Все труднее и труднее писать. Конечно, никогда не будет легче, и вот я лишена своей последней отрады. Сегодня рука тверже, но это не надолго. Возможно, что скоро я совсем не буду в состоянии взять перо в руки… А могла бы я пережить Нину, не будь Миши? «Мамочка, я для тебя его родила. Он твой». И он был мой луч. Мой Миша. Мой единственный луч. Значит ли это, что я мало любила вас? моих? Оттого и было столько муки, что сильно любила[31]. А луч был счастье. Другого после смерти Нины не было <…> А разве я не любила и не люблю Наташу? И любила! И жалела! Жалела! И ее и себя! За нее больше всего боюсь.
Как жизнь скверно кончается. Это когда заживешься. Ведь Миша умер счастливый! Лева, Лодя, Нина — все были еще очень связаны с нами, очень свои, близкие, хотя и взрослые, но «наши дети». Была семья, и он умер в семье. Не видел он болезни и смерти Нины, несчастья Левы, не видел ничего, что пришлось видеть и испытать мне и от чего уже не стало семьи, и мне остались бы только горькие подонки, если бы не мой Миша, опять сын, только мой, милый, ласковый, теплый, душевный. Нинин сын. Если он изменится, я этого уже не увижу. Я забыла, что у него был отец. Нет, я верю в своего мальчика и не жду от него сюрприза[32].
…У писателей, говорил мне Чехов, сердце работает не так, как у других людей. Я уверен, что у вас писательское сердце, потому что вы талантливы, хотя пишете мало, потому что очень ленивы. Выслушав сердце, я скажу, принадлежит ли этот человек к миру художественности. Художники нервны, трепетны, и сердце у них нервное и трепетное, ненормальное. Это не болезнь, а присущее им качество.
Тютчев сказал: «мысль изреченная есть ложь». Нет, не мысль. Мысль способна выразить, и нужно выражать, «изрекать». А чувство? отношение? «изречешь» сегодня, а завтра ясно почувствуешь, что это ложь. Исправишь изреченное, но это вновь будет ложь.

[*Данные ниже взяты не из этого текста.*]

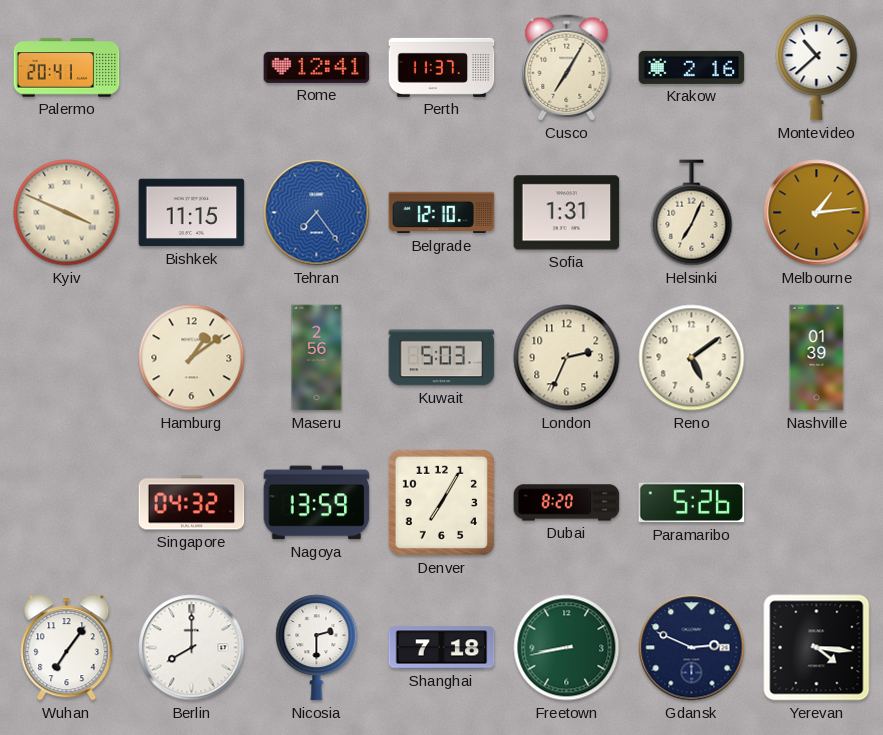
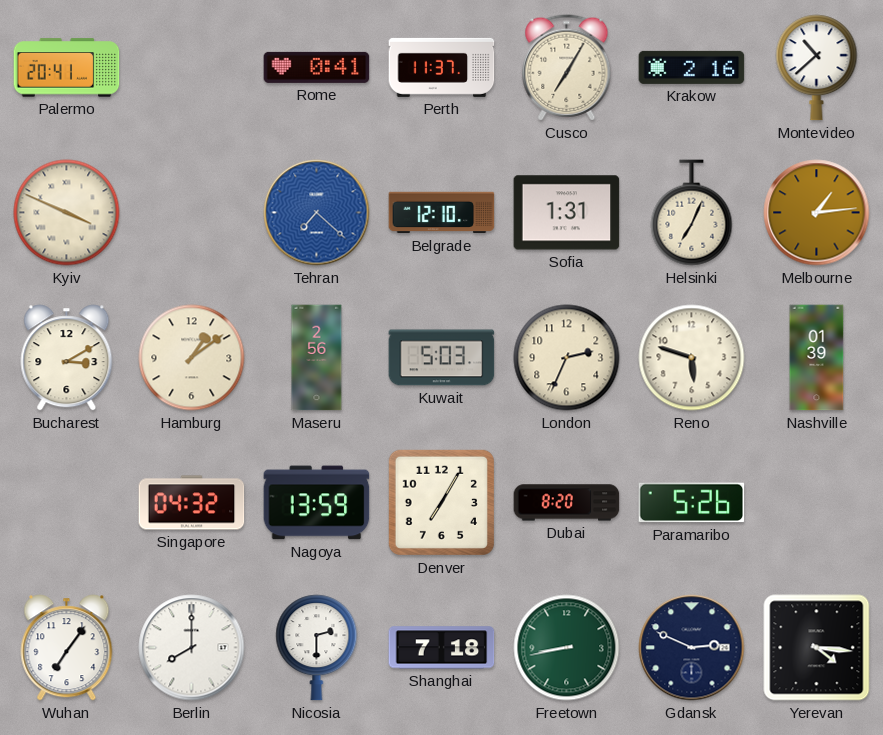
Rome: 12:41 -> 0:41
Bishkek: 11:15 -> none
Tehran: 7:24 -> 7:22
Bucharest: none -> 3:10
Reno: 5:09 -> 5:48
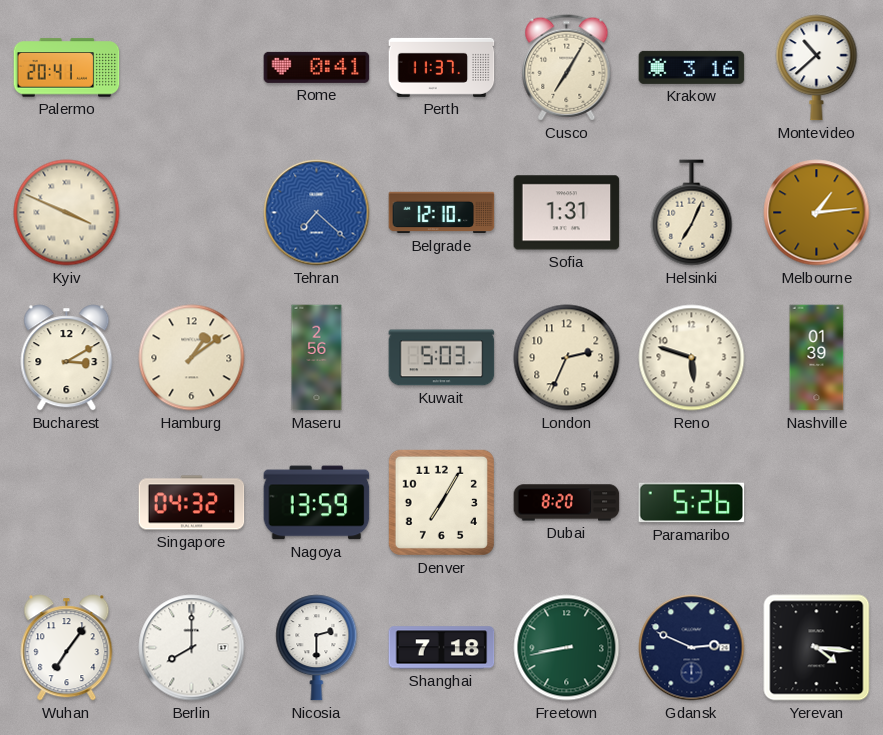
Krakow: 2:16 -> 3:16
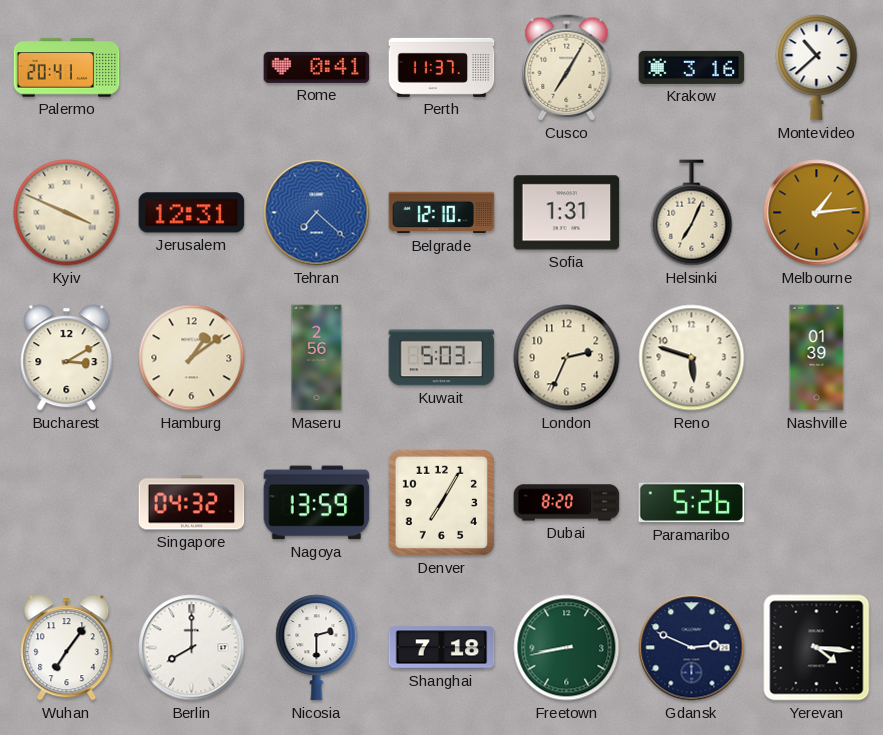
Jerusalem: none -> 12:31
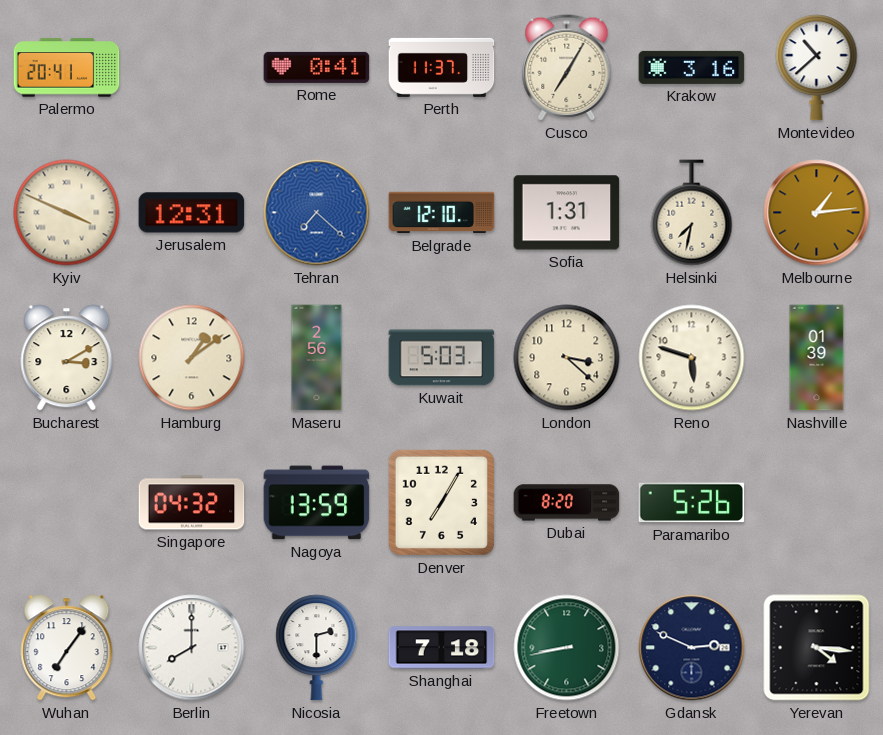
Helsinki: 7:04 -> 7:32
London: 2:34 -> 3:22
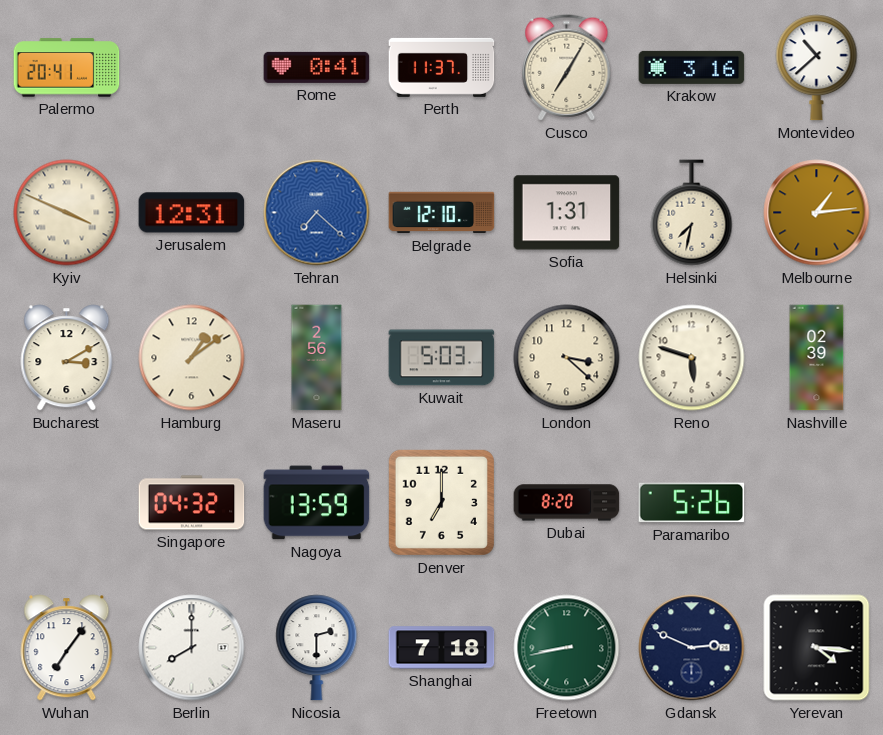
Nashville: 01:39 -> 02:39
Denver: 7:05 -> 7:00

Страшное разочарование: я поняла или, вернее, вспомнила, что когда умрешь, то уже не будешь чувствовать покоя. Просто меня не будет. Трудно вдуматься в это «не будет». Никакого удовлетворения. Ничего. Ничего. Мне ничего, а близким — одним облегчение, а другим, пожалуй, тяжело придется. Я не о чувстве. По чувству я знаю, что — кто поплачет, а кто и глубоко погорюет. Все знаю про всех. Хорошо, что у M [шли] будет жена. Я тогда сразу об этом подумала. А мне — ничего. Даже покоя. Мне ничего. Будто и не жила. И следа от меня не останется.
Июнь 1941 г.
Можно ли думать без ужаса, без содрогания о войне? Прежде она была ужасна, но теперь она стала невероятна. Прежде сражались, а теперь просто убивают кого попало, где попало, лишь бы убивать, разрушать, уничтожать. Кто-то начинает разрушать города, убивать бомбами стариков, женщин, детей… И вот казалось, что такому порядку должен быть положен конец, что война должна была быть упразднена, что должны были быть найдены другие пути и средства. И даже говорилось: «Это последняя война. Слишком много изобретено орудий уничтожения. Война становится невозможной»[33]. А невозможное стало еще ужаснее и все-таки оказалось возможным. И никто с ужасом не спрашивает: — Да куда же мы идем? До какого предела дошли? Люди мы? иди уже не люди, тогда кто же?